#### Data extracts:
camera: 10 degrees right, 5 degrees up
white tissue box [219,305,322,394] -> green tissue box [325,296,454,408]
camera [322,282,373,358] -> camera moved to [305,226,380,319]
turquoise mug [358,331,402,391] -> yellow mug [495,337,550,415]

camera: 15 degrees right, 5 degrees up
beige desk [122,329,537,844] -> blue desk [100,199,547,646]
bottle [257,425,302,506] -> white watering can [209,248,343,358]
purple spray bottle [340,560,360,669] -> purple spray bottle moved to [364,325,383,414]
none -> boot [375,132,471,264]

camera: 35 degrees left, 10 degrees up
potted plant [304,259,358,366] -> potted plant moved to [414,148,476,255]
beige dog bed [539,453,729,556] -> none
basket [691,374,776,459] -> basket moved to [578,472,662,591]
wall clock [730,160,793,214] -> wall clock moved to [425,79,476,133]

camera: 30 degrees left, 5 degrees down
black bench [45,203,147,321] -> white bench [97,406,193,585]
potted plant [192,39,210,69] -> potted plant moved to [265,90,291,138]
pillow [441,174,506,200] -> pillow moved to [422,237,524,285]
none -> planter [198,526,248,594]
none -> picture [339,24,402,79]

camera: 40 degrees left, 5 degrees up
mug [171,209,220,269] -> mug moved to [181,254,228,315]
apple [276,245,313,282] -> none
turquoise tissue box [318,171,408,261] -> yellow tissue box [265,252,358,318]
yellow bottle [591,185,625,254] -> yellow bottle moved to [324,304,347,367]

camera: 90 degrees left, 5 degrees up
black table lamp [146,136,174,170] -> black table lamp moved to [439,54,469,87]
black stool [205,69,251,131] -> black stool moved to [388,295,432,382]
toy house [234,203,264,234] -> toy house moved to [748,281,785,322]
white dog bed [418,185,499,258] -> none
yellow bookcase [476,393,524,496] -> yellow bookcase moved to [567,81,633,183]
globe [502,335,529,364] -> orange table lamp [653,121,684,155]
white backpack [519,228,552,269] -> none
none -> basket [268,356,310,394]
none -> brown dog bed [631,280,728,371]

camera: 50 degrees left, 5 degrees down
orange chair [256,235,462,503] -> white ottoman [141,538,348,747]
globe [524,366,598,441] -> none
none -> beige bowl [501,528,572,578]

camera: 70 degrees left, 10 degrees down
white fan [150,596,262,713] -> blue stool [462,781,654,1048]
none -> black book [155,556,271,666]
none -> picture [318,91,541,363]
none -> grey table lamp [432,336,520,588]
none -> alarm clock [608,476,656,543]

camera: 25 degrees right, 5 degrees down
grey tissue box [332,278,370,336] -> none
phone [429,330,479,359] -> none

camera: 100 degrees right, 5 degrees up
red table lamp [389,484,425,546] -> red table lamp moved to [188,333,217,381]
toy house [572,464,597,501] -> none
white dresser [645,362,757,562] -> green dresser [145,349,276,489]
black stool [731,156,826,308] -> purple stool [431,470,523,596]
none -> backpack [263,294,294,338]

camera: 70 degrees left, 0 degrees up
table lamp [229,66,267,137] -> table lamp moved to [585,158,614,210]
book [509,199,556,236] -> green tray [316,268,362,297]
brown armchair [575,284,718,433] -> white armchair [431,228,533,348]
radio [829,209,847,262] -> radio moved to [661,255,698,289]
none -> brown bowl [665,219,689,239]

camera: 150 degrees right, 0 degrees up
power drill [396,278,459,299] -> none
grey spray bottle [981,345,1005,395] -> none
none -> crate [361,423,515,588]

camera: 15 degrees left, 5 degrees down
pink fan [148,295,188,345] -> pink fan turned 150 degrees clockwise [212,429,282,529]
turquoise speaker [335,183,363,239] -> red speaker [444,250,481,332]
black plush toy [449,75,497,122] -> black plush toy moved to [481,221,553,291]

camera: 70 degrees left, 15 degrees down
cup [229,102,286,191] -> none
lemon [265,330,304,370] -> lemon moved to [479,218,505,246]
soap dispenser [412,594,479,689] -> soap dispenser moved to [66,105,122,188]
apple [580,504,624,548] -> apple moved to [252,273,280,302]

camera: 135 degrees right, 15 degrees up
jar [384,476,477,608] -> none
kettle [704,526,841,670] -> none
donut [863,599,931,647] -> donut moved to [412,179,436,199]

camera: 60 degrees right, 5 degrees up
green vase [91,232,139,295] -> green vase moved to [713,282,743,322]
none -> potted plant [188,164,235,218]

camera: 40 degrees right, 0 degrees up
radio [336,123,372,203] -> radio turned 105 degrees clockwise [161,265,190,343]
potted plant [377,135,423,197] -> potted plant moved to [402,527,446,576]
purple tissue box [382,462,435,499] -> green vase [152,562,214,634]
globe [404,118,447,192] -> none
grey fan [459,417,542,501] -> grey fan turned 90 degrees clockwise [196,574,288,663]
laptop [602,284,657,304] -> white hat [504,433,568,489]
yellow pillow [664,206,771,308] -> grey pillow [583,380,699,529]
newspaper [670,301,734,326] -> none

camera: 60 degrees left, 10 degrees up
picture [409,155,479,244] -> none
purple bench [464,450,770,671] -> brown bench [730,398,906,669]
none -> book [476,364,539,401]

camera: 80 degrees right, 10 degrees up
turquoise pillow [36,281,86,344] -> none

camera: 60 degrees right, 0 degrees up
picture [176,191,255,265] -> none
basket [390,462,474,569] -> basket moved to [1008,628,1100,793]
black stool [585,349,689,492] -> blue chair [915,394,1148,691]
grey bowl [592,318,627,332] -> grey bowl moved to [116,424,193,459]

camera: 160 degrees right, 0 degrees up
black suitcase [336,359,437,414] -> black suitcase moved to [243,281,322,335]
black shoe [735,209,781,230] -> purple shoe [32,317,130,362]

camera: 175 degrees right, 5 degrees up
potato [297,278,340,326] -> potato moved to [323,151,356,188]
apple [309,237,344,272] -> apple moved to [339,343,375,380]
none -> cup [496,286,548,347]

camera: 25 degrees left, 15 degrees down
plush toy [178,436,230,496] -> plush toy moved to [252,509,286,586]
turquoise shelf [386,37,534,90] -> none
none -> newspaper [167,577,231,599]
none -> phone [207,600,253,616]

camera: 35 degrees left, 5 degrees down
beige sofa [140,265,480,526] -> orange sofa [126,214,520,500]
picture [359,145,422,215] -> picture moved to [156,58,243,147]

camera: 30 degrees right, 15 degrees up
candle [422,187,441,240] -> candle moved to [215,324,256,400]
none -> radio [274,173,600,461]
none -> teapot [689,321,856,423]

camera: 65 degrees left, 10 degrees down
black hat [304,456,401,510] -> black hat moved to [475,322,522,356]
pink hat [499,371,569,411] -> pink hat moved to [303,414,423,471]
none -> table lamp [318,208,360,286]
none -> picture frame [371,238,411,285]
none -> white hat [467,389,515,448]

#### Work order:
Transcribe the opening lines of the listing exactly, please. Stop after the line that contains "beige desk [122,329,537,844]".

#### Answer below:
camera: 10 degrees right, 5 degrees up
white tissue box [219,305,322,394] -> green tissue box [325,296,454,408]
camera [322,282,373,358] -> camera moved to [305,226,380,319]
turquoise mug [358,331,402,391] -> yellow mug [495,337,550,415]

camera: 15 degrees right, 5 degrees up
beige desk [122,329,537,844] -> blue desk [100,199,547,646]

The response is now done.